JESD204A was much slower than the B revision. The original standard had a maximum lane rate of 3.125 Gbps, while the B standard was capable of up to 12.5 Gbps. As these lane rates increased, it introduced issues that are common with high-speed serial links: signal integrity, clock recovery and base line wander. Base line wander is a phenomenon caused by an unequal number of 1s and 0s on a transmission line, causing the dielectric to charge and the DC center point of the transmission line to move. This movement can cause two significant issues: it can introduce jitter as well as coding errors.

Base line wander most commonly occurs in systems that are AC-coupled. The AC-coupling is used to mitigate DC offsets between the transmitter and the receiver.

To mitigate base line wander and provide a means for AC coupling, the original standard used 8B/10B symbol encoding. For those not familiar with this type of coding, it is a simple lookup table that returns a 10-bit “symbol” for every octet (8-bit word). 8B/10B symbol encoding also introduces other clever techniques to overcome the running disparity of 1s and 0s and maintain a fixed DC point on the line, while always providing transitions to bridge-coupling capacitors.

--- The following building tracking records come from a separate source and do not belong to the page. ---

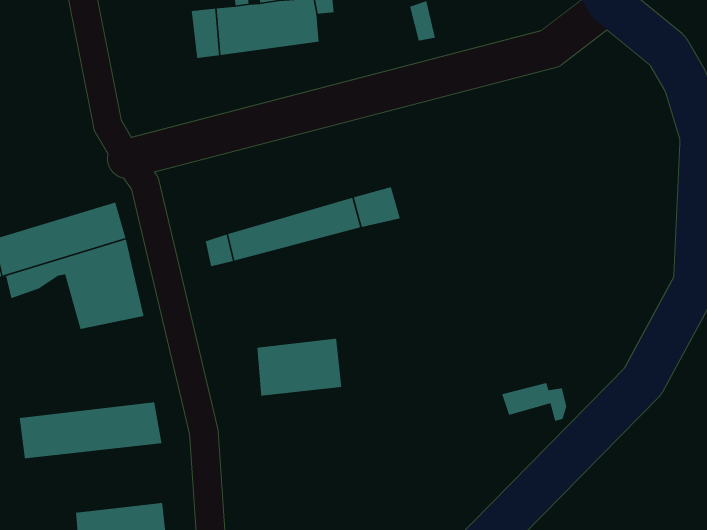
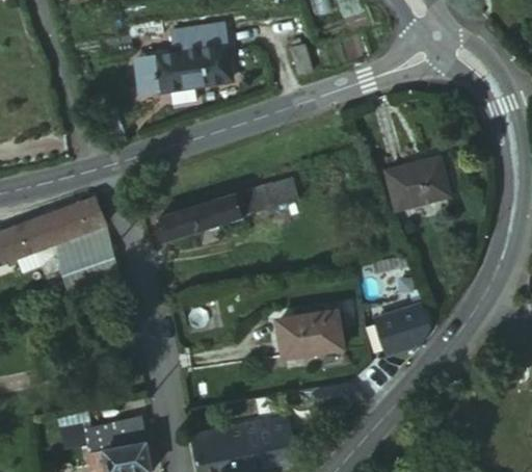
building: none -> [387,163,451,218]
building: [256,338,342,397] -> [281,309,344,355]
building: [19,402,162,459] -> none
building: none -> [379,323,421,357]

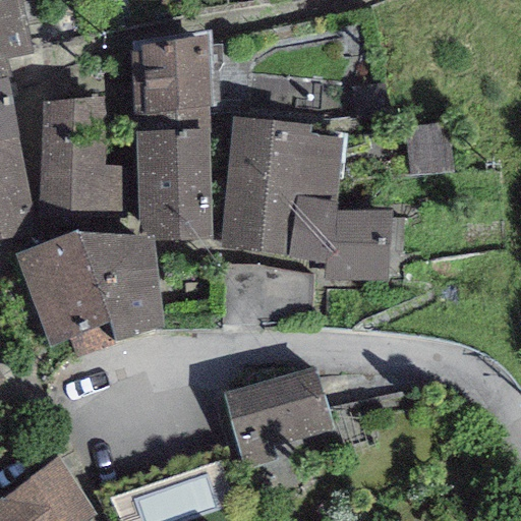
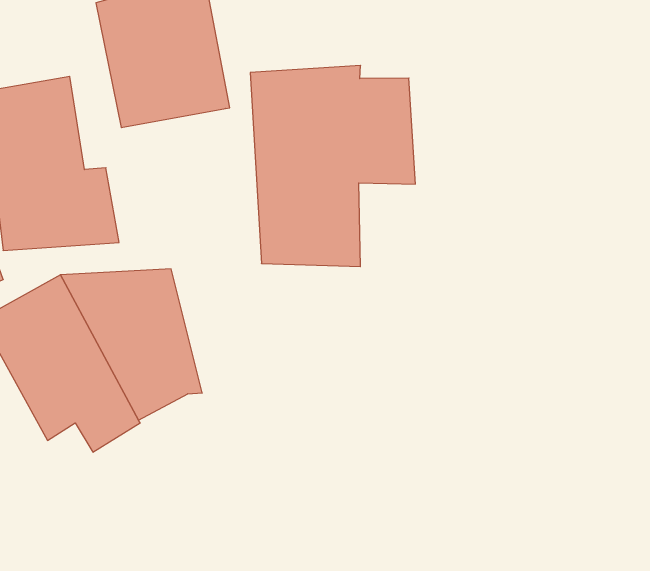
building: [134,132,211,231] -> none
building: [287,199,404,283] -> none
building: [228,373,327,458] -> none

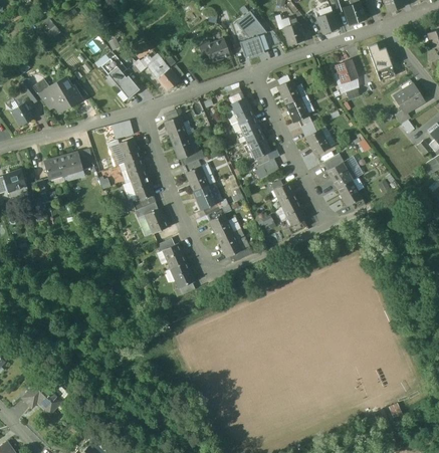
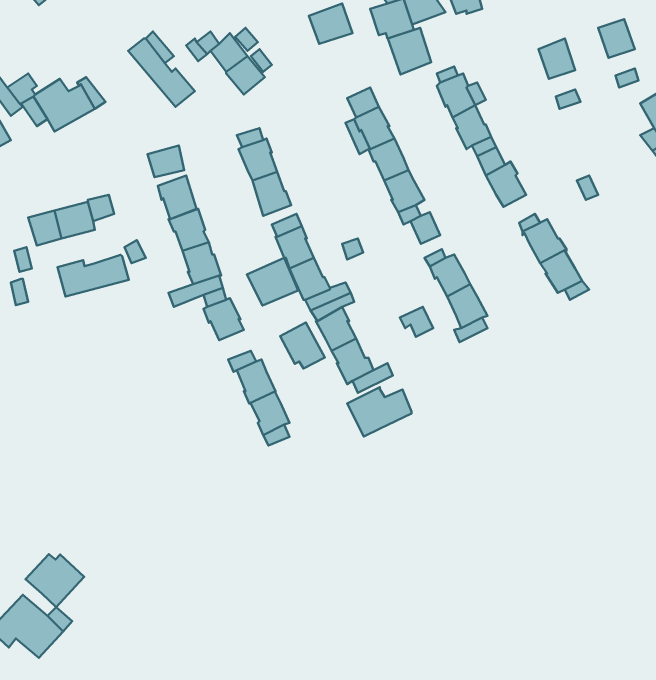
building: none -> [388,28,431,75]
building: none -> [58,255,129,297]
building: none -> [247,258,298,306]
building: none -> [280,323,325,369]
building: none -> [347,387,411,437]
building: none -> [26,554,84,607]

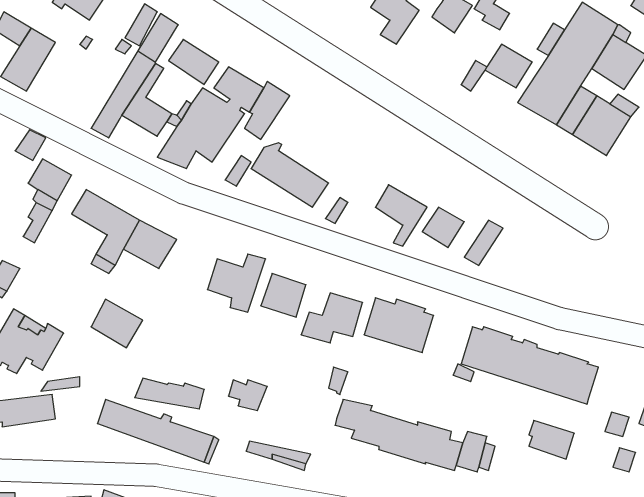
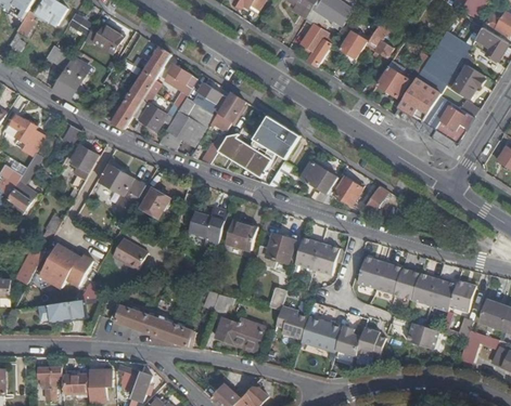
building: none -> [252,116,299,159]
building: none -> [445,280,470,310]
building: [135,378,204,409] -> [215,318,261,339]

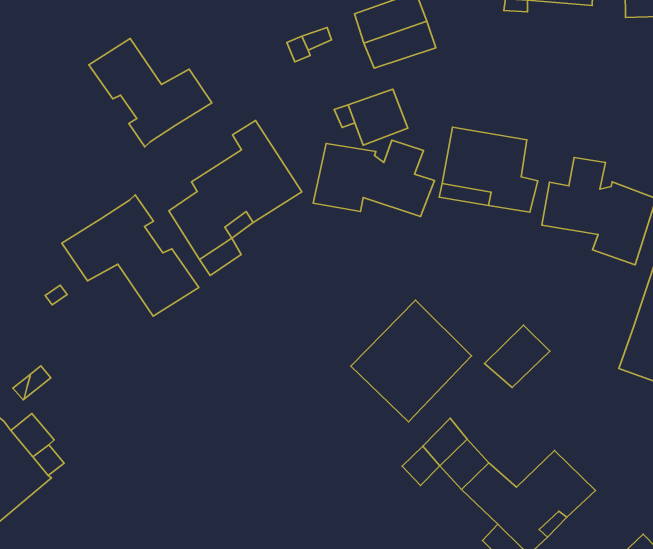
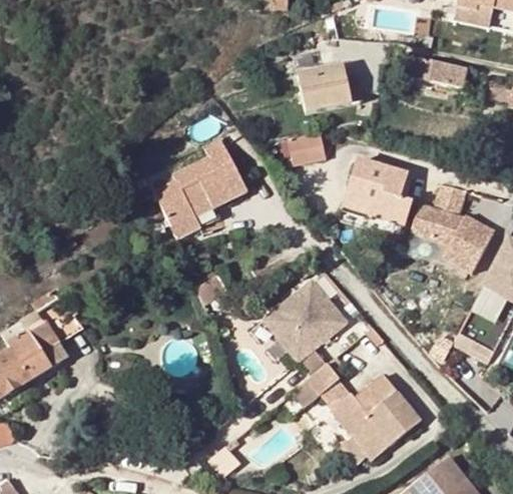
building: [89,39,212,147] -> none
building: [313,140,435,217] -> none
building: [62,195,199,316] -> none
building: [484,325,550,388] -> [354,372,400,414]

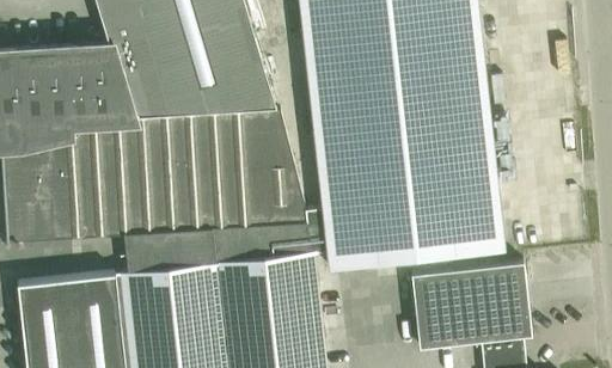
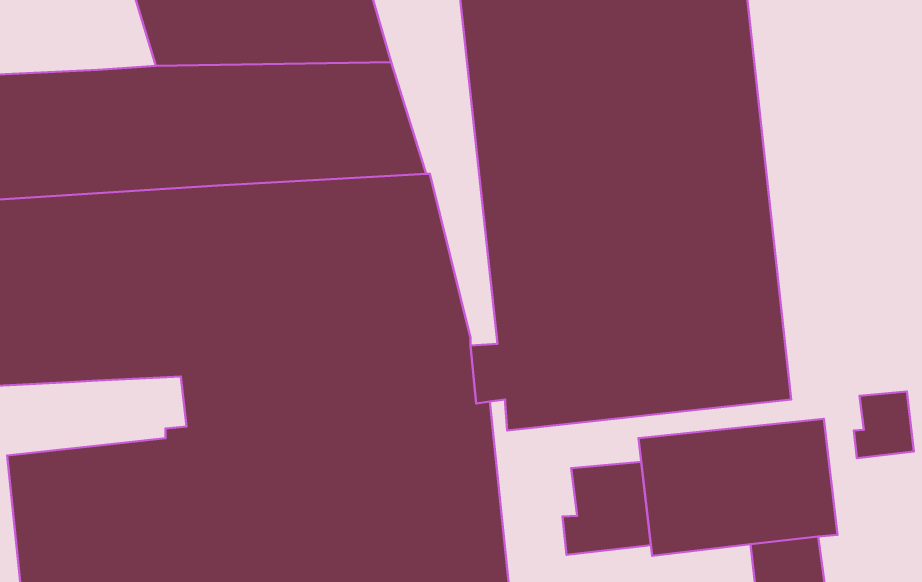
building: none -> [854,391,914,458]
building: none -> [563,462,651,555]

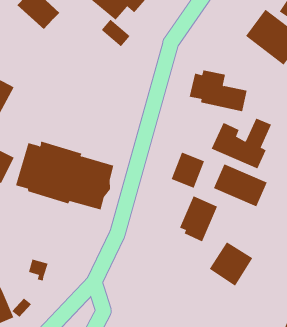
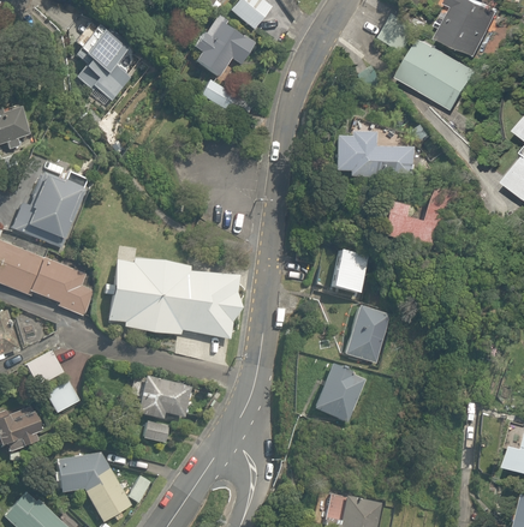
building: [213,164,267,207] -> none
building: none -> [132,373,192,419]
building: [209,242,253,287] -> [309,364,368,424]

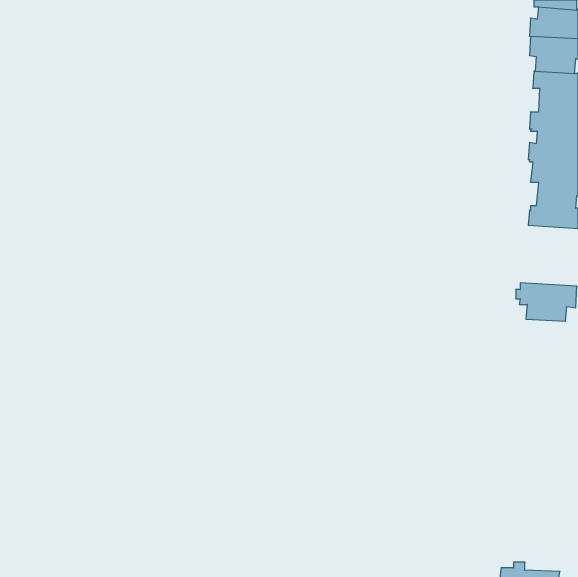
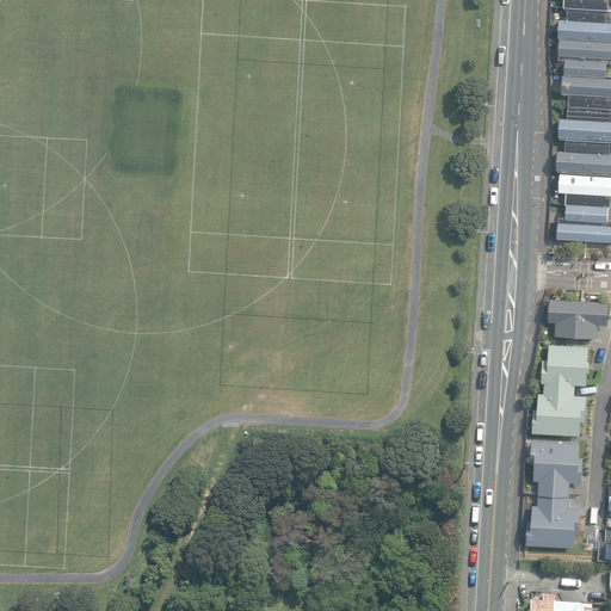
building: none -> [531,344,590,436]
building: none -> [527,442,585,548]

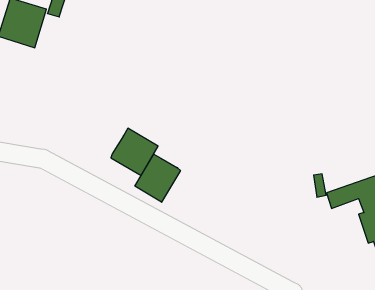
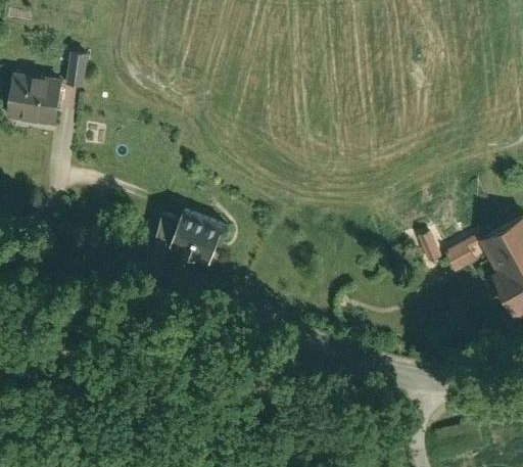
building: none -> [151,213,181,245]
building: [135,154,180,202] -> none

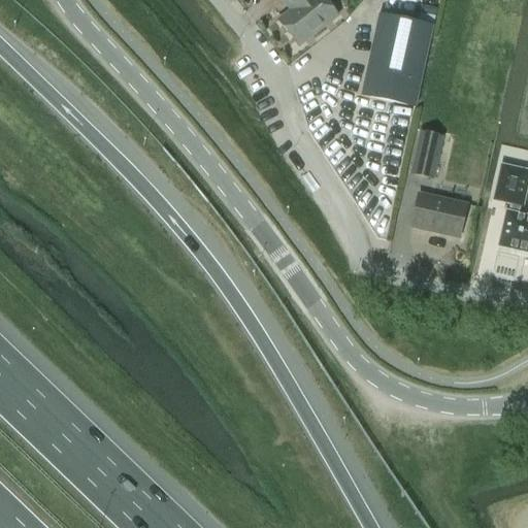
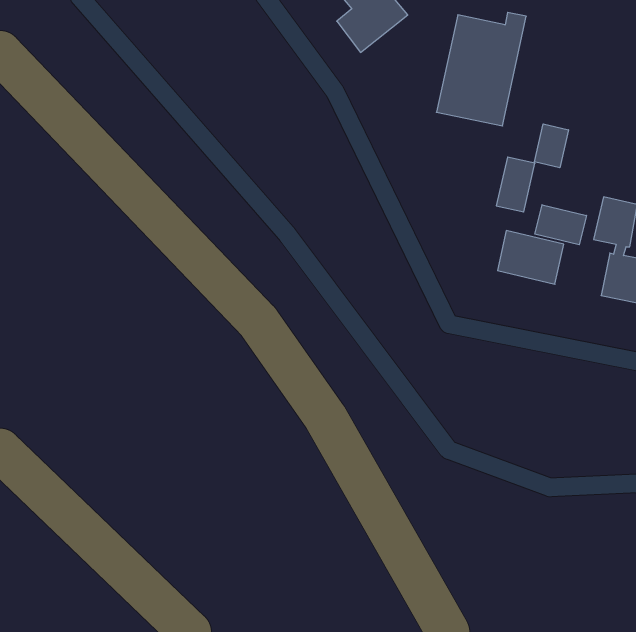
building: none -> [534,124,568,168]
building: none -> [535,205,586,245]

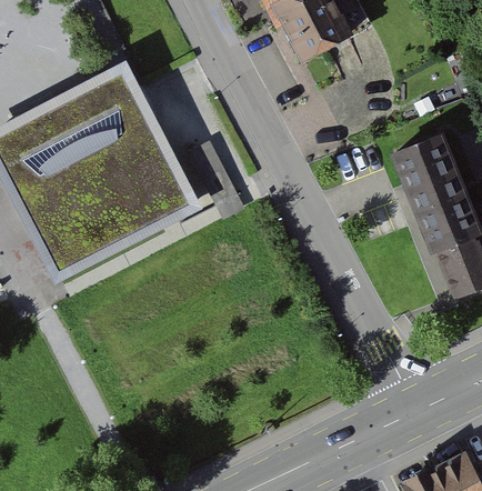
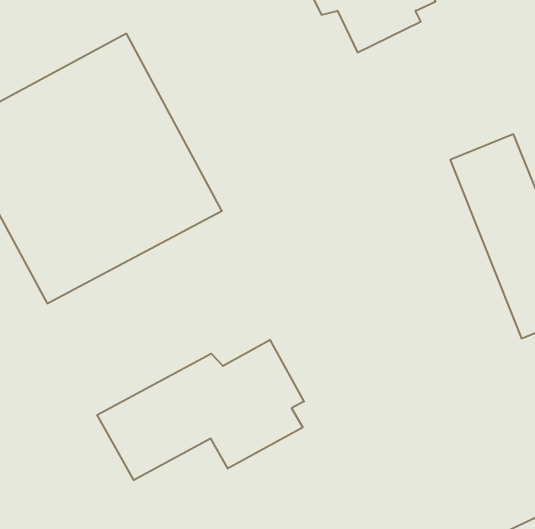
building: none -> [97,340,304,480]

Some additional symbols are not used for data but rather for in-band signaling to the receiver. For example, the K28.5 (comma) symbol is used for lane alignment, so at startup, the receiver can establish where in the stream the bits begin (for example, to find the start of a symbol frame). Once the receiver establishes the connection, it can signal back (through the SYNC signal) that the receiver is now matching the encoder, and data traffic can begin.

8B/10B coding is an excellent method for the task of serialization and deserialization, but it adds a 20% penalty to the capacity of each lane (channel). So for every 8 bits of data provided by the sender, 10 bits are actually transmitted (see Figure 2-1 as an example). As data capacity increases, 8B/10B coding becomes greatly inefficient.

Another side effect of serialization and extremely fast lanes is noise injection, which is a byproduct of 8B/10B encoding along with the high-speed transmission lines. Repetitive symbols that couple to the input (or output) of data converters may appear as spectral spurs, which can affect system performance. JESD204 provides a scrambling polynomial that can be turned on once the link is established to spread the energy and lower the spurious content.

GUID-20210520-CA0I-4QGG-BPHV-C1RBKHKP470K-low.pngFigure 2-1 Shown is an Example of 8B/10B Coding in Which 8-Bit Value 0x20 is Encoded to the D.04.0 10-Bit Symbol
Note: Running Disparity [RD] is the difference of 1’s and 0’s in the output of the encoder. Depending on the state, RD can yield multiple values for the same symbol.

As with any serialization methodology, data from multiple sources can be multiplexed into several lanes and reconstructed on the other end. In the International Organization for Standardization Open System Interconnection (ISO-OSI) model, the interface is broken into several layers: the transport, data link and physical layers. The data-link layer performs much of the aforementioned encoding and decoding, but data multiplexing takes place in the transport layer before encoding, which is one of the most complex blocks in the JESD204 standard. This block fundamentally allows the transporting of multiple converter channels across multiple serialized lanes. Multiple channels on individual data converters will be phase coherent, but the delay of the transport layer will vary for various reasons. JESD204B added a mechanism to provide deterministic latency so that multiple devices can be made phase coherent which is very important for electronically steered arrays (ESA).